The Convention on Cluster Munitions, which has so far been signed by 107 states, will enter into force on Sunday, some six months after more than 30 countries ratified the treaty, which was concluded in 2008.

The treaty prohibits the countries that have ratified it from using, producing and stockpiling the weapons.

The agreement "highlights not only the world's collective revulsion at these abhorrent weapons, but also the power of collaboration among governments, civil society and the United Nations to change attitudes and policies on a threat faced by all humankind," Ban said.

"Such cooperation will be crucial as we seek now to implement the Convention, including through assistance to victims."

Cluster bombs or shells open before impact and scatter multiple -- often hundreds -- small "bomblets" over a wide area.
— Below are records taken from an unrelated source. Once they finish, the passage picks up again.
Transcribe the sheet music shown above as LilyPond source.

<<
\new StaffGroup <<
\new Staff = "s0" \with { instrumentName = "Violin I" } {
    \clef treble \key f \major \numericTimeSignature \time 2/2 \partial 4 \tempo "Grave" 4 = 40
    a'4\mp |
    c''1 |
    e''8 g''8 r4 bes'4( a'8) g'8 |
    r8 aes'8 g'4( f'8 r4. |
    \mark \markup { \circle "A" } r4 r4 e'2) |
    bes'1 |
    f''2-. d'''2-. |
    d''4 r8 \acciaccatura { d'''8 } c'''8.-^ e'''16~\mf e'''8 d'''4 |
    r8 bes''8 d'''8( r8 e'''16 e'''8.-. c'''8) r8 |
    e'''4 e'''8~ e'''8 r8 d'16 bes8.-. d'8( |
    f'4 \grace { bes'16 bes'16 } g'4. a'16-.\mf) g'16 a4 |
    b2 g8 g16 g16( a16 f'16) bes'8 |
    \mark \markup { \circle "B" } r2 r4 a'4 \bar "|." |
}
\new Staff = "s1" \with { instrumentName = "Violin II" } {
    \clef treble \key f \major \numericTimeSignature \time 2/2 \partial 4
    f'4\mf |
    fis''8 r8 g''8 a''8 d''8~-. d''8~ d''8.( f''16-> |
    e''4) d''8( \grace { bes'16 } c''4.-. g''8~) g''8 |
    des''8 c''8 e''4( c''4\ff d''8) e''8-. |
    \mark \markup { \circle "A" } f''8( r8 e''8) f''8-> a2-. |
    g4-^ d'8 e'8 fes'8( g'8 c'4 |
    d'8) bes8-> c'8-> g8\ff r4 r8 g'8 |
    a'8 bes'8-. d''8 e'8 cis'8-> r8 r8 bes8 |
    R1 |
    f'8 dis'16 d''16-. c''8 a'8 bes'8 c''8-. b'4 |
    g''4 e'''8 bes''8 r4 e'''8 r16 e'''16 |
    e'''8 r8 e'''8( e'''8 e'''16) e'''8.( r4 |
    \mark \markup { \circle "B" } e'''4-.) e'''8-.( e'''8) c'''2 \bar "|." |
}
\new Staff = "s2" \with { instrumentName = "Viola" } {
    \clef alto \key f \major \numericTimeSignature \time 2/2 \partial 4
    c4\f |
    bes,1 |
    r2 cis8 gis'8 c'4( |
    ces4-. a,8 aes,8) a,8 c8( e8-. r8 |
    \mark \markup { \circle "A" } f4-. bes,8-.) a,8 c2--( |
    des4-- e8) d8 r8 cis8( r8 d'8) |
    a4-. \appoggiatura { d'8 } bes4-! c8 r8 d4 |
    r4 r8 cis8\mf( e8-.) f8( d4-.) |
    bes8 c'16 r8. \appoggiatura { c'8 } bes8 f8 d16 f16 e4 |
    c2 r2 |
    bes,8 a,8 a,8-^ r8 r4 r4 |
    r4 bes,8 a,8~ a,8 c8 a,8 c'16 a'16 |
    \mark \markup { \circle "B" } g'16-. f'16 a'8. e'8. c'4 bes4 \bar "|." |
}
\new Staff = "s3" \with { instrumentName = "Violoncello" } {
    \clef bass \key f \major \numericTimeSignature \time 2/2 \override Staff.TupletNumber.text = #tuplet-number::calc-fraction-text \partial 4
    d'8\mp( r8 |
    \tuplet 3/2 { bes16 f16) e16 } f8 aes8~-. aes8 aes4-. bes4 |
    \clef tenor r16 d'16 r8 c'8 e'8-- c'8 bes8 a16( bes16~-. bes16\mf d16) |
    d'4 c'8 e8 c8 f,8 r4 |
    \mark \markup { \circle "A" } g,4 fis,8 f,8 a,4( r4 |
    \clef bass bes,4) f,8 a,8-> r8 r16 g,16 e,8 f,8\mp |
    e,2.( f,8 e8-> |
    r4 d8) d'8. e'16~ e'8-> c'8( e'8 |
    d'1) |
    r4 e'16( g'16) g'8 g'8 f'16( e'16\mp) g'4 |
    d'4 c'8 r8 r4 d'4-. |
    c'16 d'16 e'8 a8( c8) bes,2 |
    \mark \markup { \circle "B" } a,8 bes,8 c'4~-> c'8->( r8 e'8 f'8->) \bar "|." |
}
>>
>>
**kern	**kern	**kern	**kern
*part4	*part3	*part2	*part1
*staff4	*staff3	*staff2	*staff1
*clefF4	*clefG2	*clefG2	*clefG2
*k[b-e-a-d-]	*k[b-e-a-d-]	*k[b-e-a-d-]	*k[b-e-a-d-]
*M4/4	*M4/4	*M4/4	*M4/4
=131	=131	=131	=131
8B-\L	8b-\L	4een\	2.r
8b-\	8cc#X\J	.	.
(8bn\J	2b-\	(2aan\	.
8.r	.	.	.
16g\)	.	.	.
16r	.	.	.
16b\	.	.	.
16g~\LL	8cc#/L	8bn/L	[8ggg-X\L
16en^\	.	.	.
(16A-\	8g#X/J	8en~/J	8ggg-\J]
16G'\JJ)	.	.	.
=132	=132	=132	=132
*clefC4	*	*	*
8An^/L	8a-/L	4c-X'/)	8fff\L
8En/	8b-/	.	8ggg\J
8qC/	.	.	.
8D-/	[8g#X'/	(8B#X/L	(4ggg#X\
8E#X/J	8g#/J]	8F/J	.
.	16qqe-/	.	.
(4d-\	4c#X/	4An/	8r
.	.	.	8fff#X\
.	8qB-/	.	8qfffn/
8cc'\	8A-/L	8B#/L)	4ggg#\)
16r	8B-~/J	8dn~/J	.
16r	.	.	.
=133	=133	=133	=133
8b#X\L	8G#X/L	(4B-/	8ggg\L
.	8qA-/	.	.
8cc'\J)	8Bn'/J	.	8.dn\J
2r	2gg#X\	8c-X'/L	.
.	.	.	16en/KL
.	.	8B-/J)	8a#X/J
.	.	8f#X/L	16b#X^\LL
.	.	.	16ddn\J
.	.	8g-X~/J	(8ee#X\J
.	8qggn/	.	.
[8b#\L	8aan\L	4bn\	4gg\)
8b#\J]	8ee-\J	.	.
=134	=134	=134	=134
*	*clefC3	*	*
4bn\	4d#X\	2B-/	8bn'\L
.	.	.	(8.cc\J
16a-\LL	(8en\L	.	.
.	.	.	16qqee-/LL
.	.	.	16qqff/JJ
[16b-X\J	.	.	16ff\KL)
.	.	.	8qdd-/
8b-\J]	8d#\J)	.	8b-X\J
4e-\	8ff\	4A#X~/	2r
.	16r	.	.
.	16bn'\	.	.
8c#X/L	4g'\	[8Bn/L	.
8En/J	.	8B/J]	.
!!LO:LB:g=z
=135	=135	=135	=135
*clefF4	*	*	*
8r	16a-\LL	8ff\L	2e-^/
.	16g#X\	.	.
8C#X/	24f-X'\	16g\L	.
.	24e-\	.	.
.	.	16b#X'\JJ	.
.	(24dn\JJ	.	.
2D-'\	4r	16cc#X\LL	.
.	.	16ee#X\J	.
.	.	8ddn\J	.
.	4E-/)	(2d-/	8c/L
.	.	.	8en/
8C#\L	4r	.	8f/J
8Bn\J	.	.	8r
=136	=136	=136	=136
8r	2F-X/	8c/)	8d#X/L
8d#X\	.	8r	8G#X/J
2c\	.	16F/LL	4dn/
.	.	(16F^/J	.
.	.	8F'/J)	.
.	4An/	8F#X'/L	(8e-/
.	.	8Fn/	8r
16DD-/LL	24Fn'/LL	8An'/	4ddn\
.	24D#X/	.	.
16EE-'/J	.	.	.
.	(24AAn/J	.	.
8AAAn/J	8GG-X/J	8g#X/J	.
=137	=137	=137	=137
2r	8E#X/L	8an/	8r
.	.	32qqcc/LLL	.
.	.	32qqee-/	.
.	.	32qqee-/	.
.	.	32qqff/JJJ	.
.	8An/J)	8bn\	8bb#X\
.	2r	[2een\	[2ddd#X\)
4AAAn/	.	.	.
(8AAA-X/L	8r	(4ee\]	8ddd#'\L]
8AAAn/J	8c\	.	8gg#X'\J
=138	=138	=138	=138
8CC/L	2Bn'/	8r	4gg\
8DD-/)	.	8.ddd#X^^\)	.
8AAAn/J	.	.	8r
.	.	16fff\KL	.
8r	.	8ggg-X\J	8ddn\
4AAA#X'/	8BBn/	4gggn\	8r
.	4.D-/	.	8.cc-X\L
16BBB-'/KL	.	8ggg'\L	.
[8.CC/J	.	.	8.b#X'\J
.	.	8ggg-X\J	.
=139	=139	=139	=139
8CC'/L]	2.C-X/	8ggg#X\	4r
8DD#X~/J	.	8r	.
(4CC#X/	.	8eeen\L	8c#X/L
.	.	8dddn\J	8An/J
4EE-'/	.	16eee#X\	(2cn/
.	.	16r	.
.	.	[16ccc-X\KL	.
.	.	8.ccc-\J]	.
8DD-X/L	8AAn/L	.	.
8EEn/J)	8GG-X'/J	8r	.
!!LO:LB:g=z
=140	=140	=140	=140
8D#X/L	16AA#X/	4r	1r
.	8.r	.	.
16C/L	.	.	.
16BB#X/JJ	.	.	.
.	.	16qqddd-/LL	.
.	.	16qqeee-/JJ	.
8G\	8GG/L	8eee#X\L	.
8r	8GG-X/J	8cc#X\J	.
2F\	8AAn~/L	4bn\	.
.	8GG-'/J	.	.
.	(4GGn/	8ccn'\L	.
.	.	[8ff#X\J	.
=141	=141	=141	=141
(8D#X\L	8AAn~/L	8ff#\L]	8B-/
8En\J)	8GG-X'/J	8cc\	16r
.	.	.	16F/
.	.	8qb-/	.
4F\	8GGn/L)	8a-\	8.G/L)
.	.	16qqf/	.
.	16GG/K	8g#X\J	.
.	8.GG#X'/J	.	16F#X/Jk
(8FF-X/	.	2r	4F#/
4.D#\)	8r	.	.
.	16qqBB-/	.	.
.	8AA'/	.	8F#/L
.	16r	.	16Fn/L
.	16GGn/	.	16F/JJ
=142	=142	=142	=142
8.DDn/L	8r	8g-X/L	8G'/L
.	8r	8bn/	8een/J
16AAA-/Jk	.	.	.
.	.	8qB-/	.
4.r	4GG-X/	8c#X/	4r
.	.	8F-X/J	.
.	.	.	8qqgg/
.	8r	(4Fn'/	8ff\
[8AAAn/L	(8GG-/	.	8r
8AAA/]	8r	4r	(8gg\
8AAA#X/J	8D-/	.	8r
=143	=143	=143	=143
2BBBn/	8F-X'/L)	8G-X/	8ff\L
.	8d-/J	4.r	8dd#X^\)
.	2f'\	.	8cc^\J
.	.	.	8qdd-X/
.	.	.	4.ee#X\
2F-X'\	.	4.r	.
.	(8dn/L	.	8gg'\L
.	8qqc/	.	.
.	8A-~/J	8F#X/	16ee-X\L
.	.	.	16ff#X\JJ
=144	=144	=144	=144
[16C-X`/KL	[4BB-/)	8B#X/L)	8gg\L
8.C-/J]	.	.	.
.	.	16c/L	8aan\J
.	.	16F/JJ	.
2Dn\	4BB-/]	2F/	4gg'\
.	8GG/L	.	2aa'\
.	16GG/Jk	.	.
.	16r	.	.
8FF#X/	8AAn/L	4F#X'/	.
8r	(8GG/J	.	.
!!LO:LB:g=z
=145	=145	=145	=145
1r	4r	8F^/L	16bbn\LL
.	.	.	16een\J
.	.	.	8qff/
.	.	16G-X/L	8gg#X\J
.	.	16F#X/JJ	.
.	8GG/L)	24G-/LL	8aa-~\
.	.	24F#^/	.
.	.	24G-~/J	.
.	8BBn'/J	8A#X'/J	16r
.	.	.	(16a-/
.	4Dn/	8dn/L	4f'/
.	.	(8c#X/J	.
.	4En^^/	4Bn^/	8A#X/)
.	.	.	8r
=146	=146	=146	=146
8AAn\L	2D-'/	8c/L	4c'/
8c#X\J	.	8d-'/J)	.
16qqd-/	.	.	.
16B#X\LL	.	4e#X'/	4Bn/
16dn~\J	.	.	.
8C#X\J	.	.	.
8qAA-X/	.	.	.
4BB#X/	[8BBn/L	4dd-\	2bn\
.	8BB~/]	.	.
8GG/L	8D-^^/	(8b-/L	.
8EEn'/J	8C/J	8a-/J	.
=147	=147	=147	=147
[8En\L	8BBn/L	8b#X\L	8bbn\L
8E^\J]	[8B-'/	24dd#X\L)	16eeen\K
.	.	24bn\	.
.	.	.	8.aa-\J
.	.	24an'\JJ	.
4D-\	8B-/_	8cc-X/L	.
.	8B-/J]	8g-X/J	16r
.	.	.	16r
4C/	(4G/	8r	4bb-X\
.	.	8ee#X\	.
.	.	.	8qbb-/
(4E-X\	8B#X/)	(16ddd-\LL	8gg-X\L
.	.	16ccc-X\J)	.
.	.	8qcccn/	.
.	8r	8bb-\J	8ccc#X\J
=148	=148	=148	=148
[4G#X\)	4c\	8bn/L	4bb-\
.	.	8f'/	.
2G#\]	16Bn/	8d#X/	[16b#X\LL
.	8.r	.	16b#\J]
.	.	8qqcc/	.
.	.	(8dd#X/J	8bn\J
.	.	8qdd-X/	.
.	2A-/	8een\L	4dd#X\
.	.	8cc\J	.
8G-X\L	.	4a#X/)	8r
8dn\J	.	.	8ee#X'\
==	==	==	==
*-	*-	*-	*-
Many fail to explode immediately and can lie dormant for several years, killing or maiming hundreds of civilians, often long after conflicts have ended in regions such as Southeast Asia, the Balkans, and southern Lebanon.

Often the casualties are children who have found and picked up the munitions.

The signatories include producer nations with military stockpiles of more than 100 million of the bomblets such as Britain, Germany, and France.

Major military powers including China, Russia, the United States and Israel, which are thought to account for the huge bulk of the estimated one billion bomblet global stockpile, have so far have rejected the treaty.